Lack of correlation between sensitivity to growth inhibition and receptor number for transforming growth factor beta in human squamous carcinoma cell lines.

Four human squamous carcinoma cell lines, SCC-9, SCC-12F, SCC-15G, and SCC-25, were examined for sensitivity to the growth-inhibitory and differentiation-inducing effects of transforming growth factor beta (TGF-beta). None of the four cell lines was induced to differentiate, as measured by staining for keratin and by competence of cells to form cross-linked envelopes, by concentrations of TGF-beta as high as 1000 pM. TGF-beta did not inhibit DNA synthesis or proliferation of SCC-12F cells in monolayer culture. Monolayer growth and DNA synthesis of SCC-15G and SCC-25 cells were markedly inhibited by 10 pM TGF-beta, with maximal inhibition between 10 and 100 pM. Inhibition of SCC-15G cells was apparent as early as 8 h after addition of TGF-beta, but inhibition of SCC-25 cells was not measurable until 2 days. Growth inhibition of SCC-15G cells was completely reversible, whereas inhibition of SCC-25 cells was irreversible. When growth of cells was measured in a defined medium supplemented with 0.5% fetal bovine serum, TGF-beta inhibited both the monolayer and clonal growth of SCC-15G cells. The monolayer growth, but not the clonal growth, of SCC-25 cells was inhibited. Growth of SCC-9 cells in confluent cultures was slightly inhibited by TGF-beta, while growth in subconfluent cultures was unaffected. All four cell lines, when assayed for binding of 125I-labeled TGF-beta, displayed high-affinity (KD = 2-44 pM) binding sites. These sites were present in very low numbers (less than 2000 sites/cell) in SCC-9, SCC-15G, and SCC-25 cells.
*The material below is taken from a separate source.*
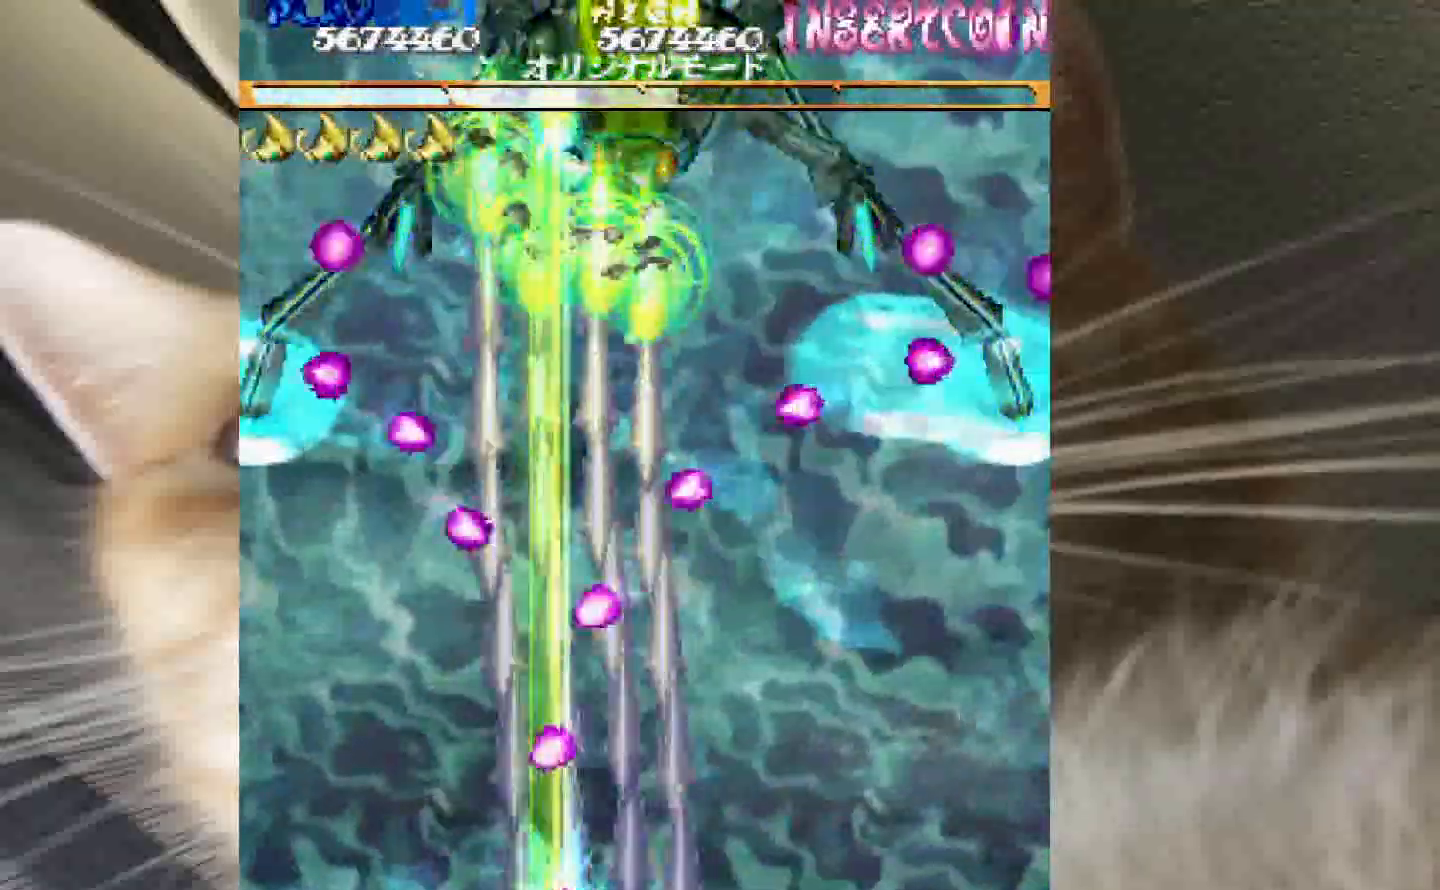
{"keys": ["shift", "z"], "events": [[33, "2", "up"], [83, "3", "down"], [133, "1", "down"], [133, "4", "up"], [233, "1", "up"], [233, "3", "up"], [317, "3", "down"], [317, "4", "down"], [467, "4", "up"], [500, "3", "up"]]}
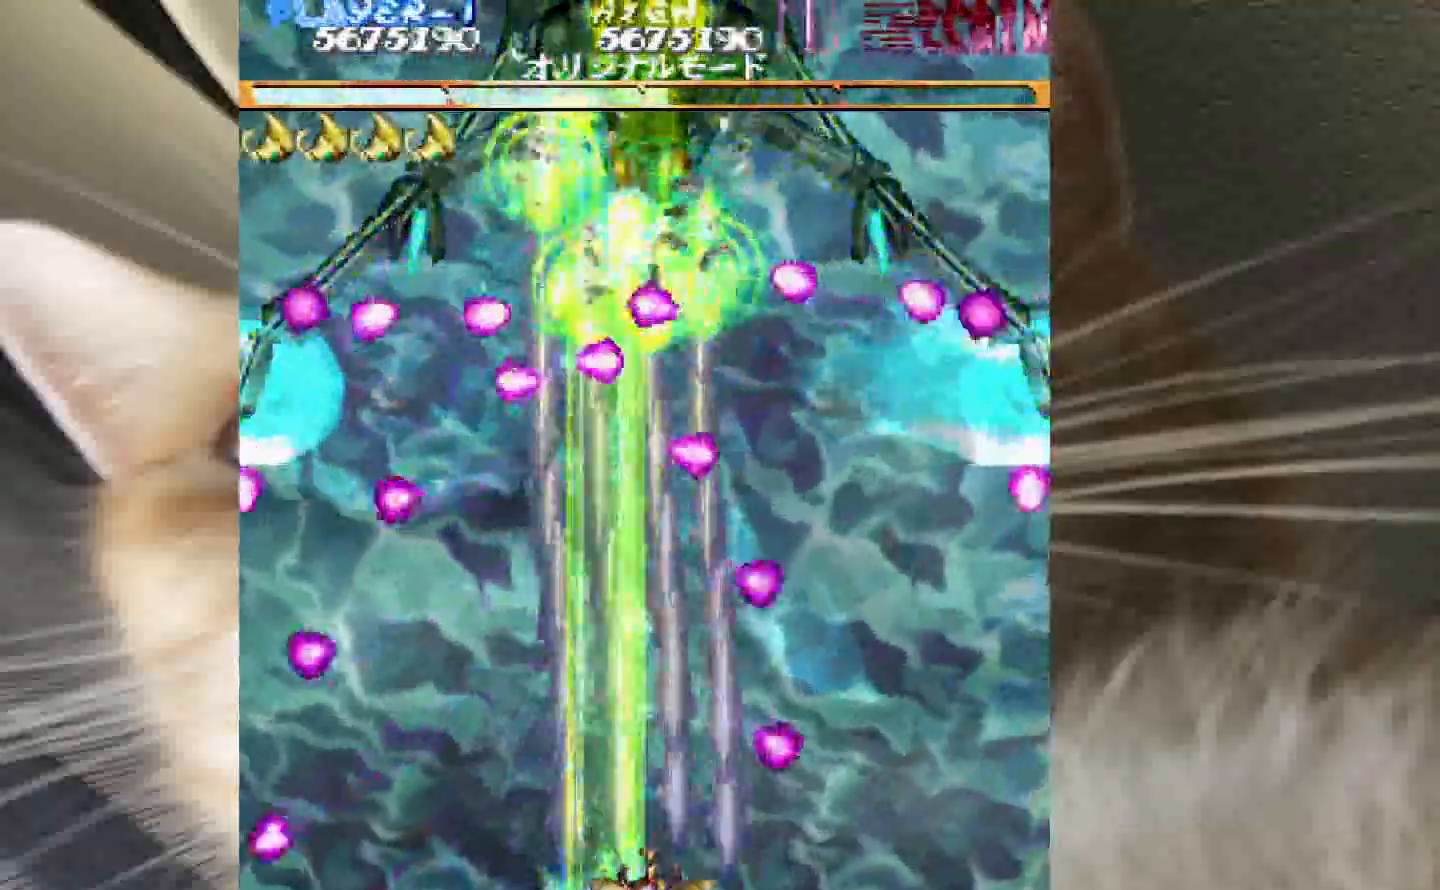
{"keys": ["shift", "z"], "events": [[100, "3", "down"], [200, "3", "up"]]}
SCC-12F cells contained 2000-5500 high-affinity sites/cell. Thus, a lack of sensitivity to growth inhibition by TGF-beta does not necessarily correlate with an inability to bind the growth factor to specific cell surface receptors. The possibility remains that altered sensitivity to TGF-beta may be due to loss of or changes in the relative proportions of the various TGF-beta receptor types. TGF-beta is believed to play a primary role in control of normal cellular growth and differentiation, and the study of cells with defective responses to this growth factor should help to identify some of the critical points within the growth cycle at which malignant cells may escape normal regulatory controls. The differential responses of these four human squamous carcinoma cell lines to TGF-beta should provide a useful model for studying such control mechanisms.